Изменить размер шрифта - +
Веллингтон так мало возражал против их ухода, что стало ясно: он с самого начала не слишком хотел видеть их рядом с собой. Их выбрали, потому что они оказывали успокаивающее действие на Каннинга, но они не были незаменимыми. Теперь, когда за главных остались Веллингтон и Пиль, перед тори распахнулись врата рая.

В июне 1828 года Дэниел О’Коннелл победил на дополнительных выборах в графстве Клэр. Он был реформатором, а не революционером, но поддерживал любые меры, в перспективе ведущие к освобождению угнетенных народов.
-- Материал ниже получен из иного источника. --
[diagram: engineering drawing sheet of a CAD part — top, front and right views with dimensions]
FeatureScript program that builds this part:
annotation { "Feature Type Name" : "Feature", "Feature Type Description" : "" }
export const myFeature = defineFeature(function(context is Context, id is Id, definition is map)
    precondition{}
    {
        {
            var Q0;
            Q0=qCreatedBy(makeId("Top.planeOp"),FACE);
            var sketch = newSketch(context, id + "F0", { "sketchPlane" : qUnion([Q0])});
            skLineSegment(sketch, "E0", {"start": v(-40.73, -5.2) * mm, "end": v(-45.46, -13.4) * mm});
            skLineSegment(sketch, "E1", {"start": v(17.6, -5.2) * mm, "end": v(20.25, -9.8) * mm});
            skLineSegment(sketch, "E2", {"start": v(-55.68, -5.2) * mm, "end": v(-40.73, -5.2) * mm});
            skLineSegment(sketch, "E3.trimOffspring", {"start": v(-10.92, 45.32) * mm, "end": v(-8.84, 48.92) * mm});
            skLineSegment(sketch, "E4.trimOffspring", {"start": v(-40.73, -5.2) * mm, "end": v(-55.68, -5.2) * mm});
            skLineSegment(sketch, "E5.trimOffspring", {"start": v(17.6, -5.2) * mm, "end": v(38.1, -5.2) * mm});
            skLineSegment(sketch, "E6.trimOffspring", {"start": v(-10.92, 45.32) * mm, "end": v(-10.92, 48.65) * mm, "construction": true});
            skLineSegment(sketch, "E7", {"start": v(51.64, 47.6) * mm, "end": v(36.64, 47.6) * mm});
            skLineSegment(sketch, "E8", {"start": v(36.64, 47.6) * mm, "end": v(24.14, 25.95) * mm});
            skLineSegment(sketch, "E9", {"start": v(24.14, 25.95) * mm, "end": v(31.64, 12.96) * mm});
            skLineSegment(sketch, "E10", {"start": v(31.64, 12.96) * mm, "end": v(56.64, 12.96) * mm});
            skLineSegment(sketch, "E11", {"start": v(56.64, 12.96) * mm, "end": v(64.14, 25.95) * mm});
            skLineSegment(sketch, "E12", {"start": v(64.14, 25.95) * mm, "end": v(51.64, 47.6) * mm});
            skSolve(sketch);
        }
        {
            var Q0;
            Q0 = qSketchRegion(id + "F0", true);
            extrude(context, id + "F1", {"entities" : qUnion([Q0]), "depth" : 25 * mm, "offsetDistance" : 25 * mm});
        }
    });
Однако он выступал против запугивания или агитации в Ирландии, считая, что свобода, полученная парламентским путем, надежнее и безопаснее, нежели освобождение посредством вооруженной борьбы. У О’Коннелла было три лица: одно, которое он открывал своим близким союзникам, другое, которое он позднее продемонстрировал палате общин, и третье, которое он показывал своему народу. В этом состояло его мастерство и сила как лидера. Для своего народа он был таким же уроженцем Ирландии, земляком с хорошо подвешенным языком, каких немало встречается среди завсегдатаев любого бара. В парламенте он говорил страстно и временами почти бессвязно. С друзьями он был любезным и даже вальяжным. Он мастерски умел менять настроение и образ.

Ему, как и многим другим, пришло в голову, что, хотя католики не могут сидеть в Вестминстере, ничто не мешает им баллотироваться на выборах. Он принял участие в дополнительных выборах от графства Клэр — и выиграл. Он не мог занять свое место в Вестминстере, поскольку он был католиком и не стал бы приносить служебную присягу. Что было делать? Если ему откажут в месте на парламентской скамье, это может обернуться мятежом и даже гражданской войной в Ирландии, но если он займет это место, то же самое может произойти в Англии, где король цеплялся, как утопающий за соломинку, за свою коронационную клятву. Чтобы переубедить его, понадобился бы дворцовый переворот. Если добавить к этому рой пылких реформаторов и вечно недовольную протестантскую толпу, бродящую по улицам Лондона, дилемма становится слишком очевидной. Никаких всеобщих выборов быть не могло, поскольку католики, следуя примеру О’Коннелла, избрали бы отряд католических депутатов, которым нельзя было разрешить занять свои места. Если Католическая ассоциация окажется сильнее традиционных земельных интересов, зачем нужна протестантская конституция, которая рычит и раскидывает лапами землю, но ничего не может сделать?

Веллингтон и король часами беседовали об этом, и король часто плакал от горя и гнева. Веллингтон окончательно убедился в том, что католическая эмансипация — единственный целесообразный и практичный путь. Волнение короля все возрастало, и он, как раньше его отец, оказался на грани безумия. Симпатизировавшая вигам леди Холланд слышала из надежных источников, что он был готов часами говорить на эту страшную тему «и каждый раз приходил в совершеннейшую ярость». Он угрожал удалиться в Ганновер и больше никогда не возвращаться в Англию. Он хвастал (или делал вид), будто сражался при Ватерлоо. После этого Веллингтон пришел к выводу, что король действительно сошел с ума. Веллингтон и Пиль знали, что игра окончена и что ирландцев больше нельзя не допускать в Вестминстер. Заламывая руки и вновь проливая слезы, 4 марта 1829 года король написал Веллингтону:

Мой дорогой друг, поскольку страна не может оставаться без управления, я решил склонить свое мнение к тому, которое, по мнению кабинета, отвечает непосредственным интересам страны. В этих обстоятельствах вы можете, с моего согласия, действовать сообразно предложенным вами мерам. Одному Господу известно, с какой болью я пишу сейчас эти слова. GR.

Это должно было быть сделано. И это было сделано. Король мог играть в управлении страной лишь незначительную роль.

Пиль представил Закон о католической эмансипации в марте 1829 года. Все знали, что это неизбежно: Пиль знал, что время католиков пришло, и Веллингтон тоже это знал.